David is two-thirds of the way back to town when he spots a familiar little hand-painted wooden sign on the side of the road announcing the turn off to Dennis’s Wee Shop. He doesn’t know how he’d forgotten about it. He and Stevie laugh about the name on every trip to and from Elmdale. He can only blame his compromised emotional state for neglecting to hit it first on his way out of Schitt’s Creek. He hangs a hard right and crosses his fingers that Dennis, of all people, will have what he needs.

Ten minutes later, he’s back in the car, his hard-won prize in the passenger seat. He hasn’t been yelled at that aggressively by an Irishman since that night in Grogan’s with Domhnall Gleeson, but, unlike Domhnall, Dennis didn’t let him down in the end. 

He can only pray that Ray has managed to keep Patrick talking (or, as is more likely the case, keep talking _at_ Patrick) all this time.

+++++

When he gets back to the store, he’s confused.
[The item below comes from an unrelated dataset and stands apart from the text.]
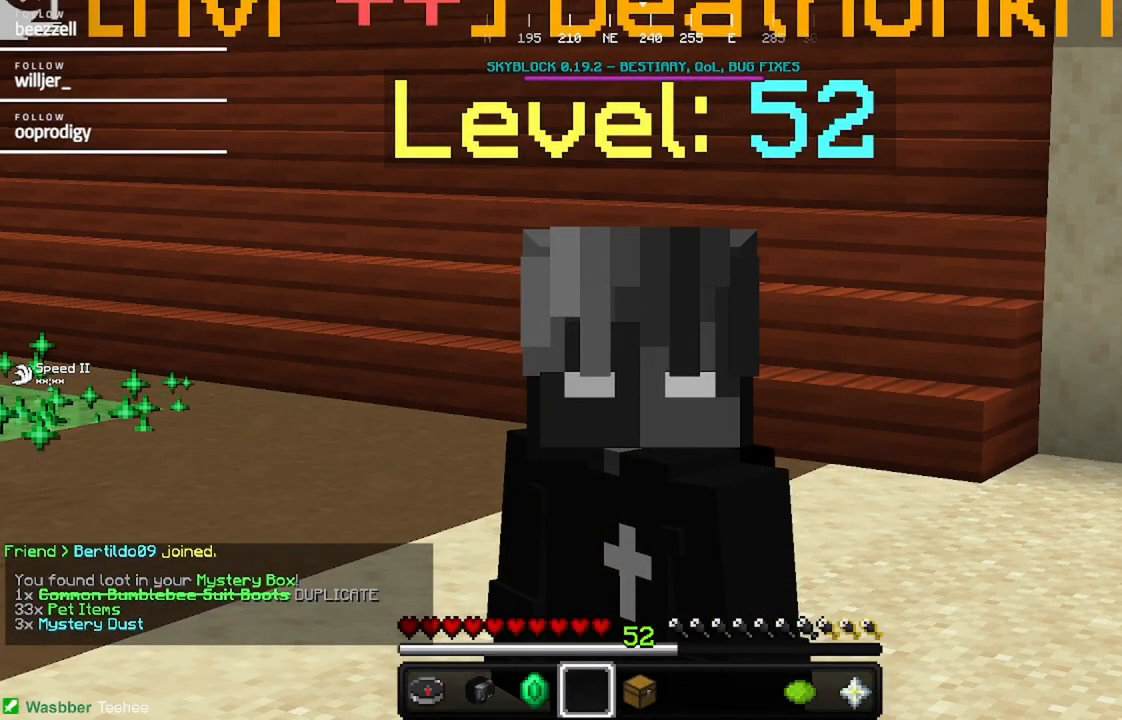
{"keys": [], "mouse": [], "events": []}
First of all, there’s no one there. They don’t close for another half-hour, but Stevie seems to have fucked off to who knows where. Secondly, and most disturbingly of all–

“What the fuck?” David swoops around the counter to inspect the spot on the wall where someone has rehung the business license in a sleek, matte black frame. “What the fuck is this?” he demands of the empty store.

“It’s our business license.” Patrick appears from the back. He points to the offending frame as though David isn’t already squinting hatefully at it. “We’re actually required by law to display it.”

“Um. This frame is wrong, though?” David definitely does not whine.

“We have three of this exact frame in our home,” Patrick logically and reasonably points out. Ugh.

“Y-yes, but,” David nudges his glasses up so he can pinch the bridge of his nose, “the silver frame goes here.”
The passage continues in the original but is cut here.